Directions for this task —
Before you return the entries below, strip out the pictures and keep all else exact.

*** Opening Given records ***

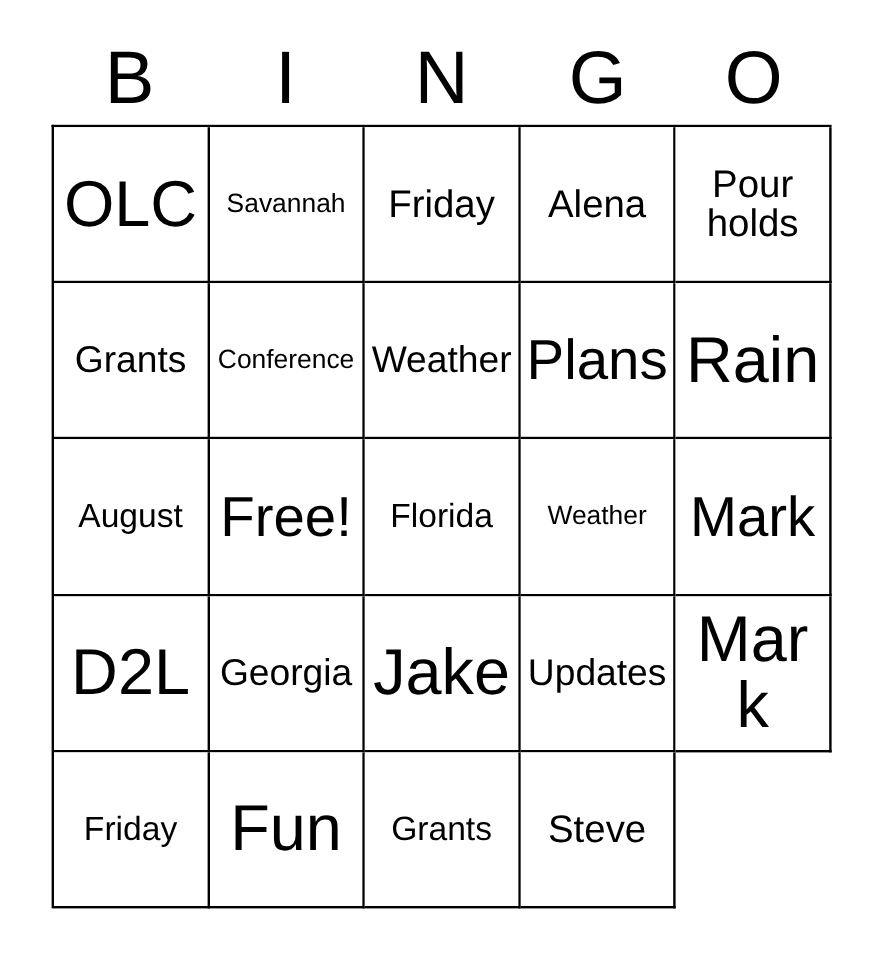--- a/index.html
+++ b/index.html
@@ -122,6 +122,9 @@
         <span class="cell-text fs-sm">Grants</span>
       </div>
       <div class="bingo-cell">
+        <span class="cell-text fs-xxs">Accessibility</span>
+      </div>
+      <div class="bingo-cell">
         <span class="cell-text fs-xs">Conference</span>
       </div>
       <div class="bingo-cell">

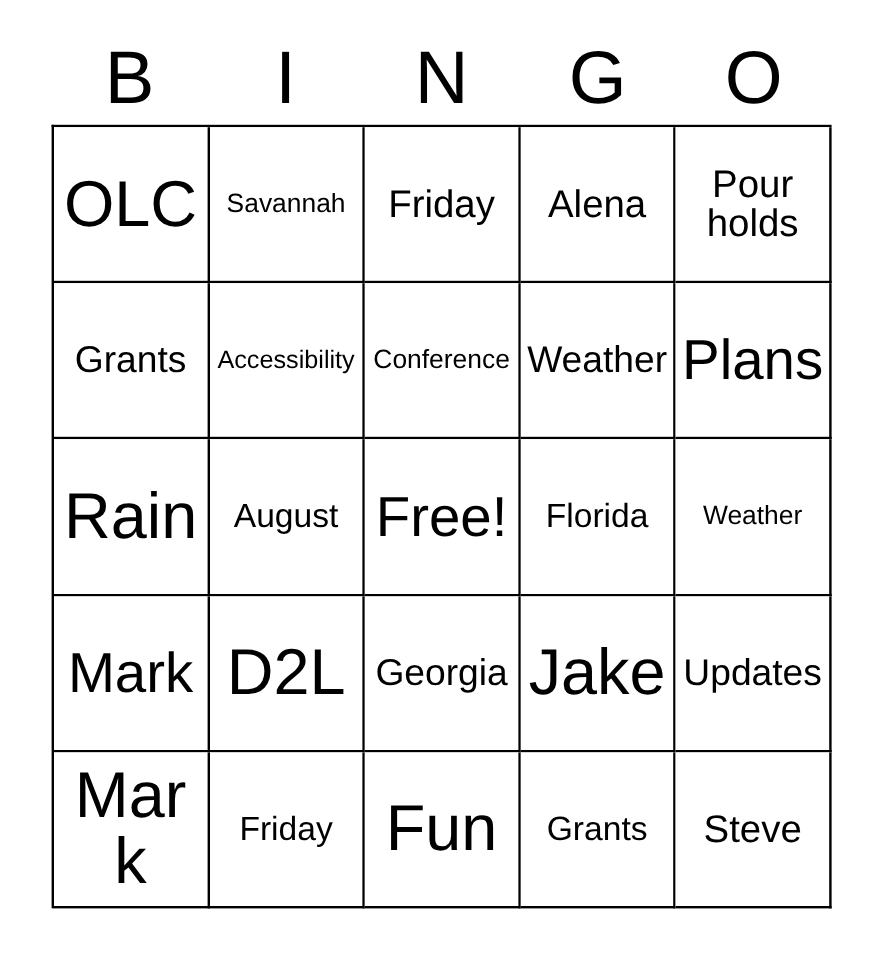--- a/index.html
+++ b/index.html
@@ -82,7 +82,7 @@
 
   
   .fs-xxl { font-size: 54px; }
-  .fs-xl  { font-size: 47px; }
+  .fs-xl  { font-size: 47px; font-weight: bold; }
   .fs-lg  { font-size: 32px; }
   .fs-md  { font-size: 28px; }
   .fs-sm  { font-size: 31px; }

*** Closing Given records ***

Output of the exercise —
--- a/index.html
+++ b/index.html
@@ -122,6 +122,9 @@
         <span class="cell-text fs-sm">Grants</span>
       </div>
       <div class="bingo-cell">
+        <span class="cell-text fs-xxs">Accessibility</span>
+      </div>
+      <div class="bingo-cell">
         <span class="cell-text fs-xs">Conference</span>
       </div>
       <div class="bingo-cell">

--- a/index.html
+++ b/index.html
@@ -82,7 +82,7 @@
 
   
   .fs-xxl { font-size: 54px; }
-  .fs-xl  { font-size: 47px; }
+  .fs-xl  { font-size: 47px; font-weight: bold; }
   .fs-lg  { font-size: 32px; }
   .fs-md  { font-size: 28px; }
   .fs-sm  { font-size: 31px; }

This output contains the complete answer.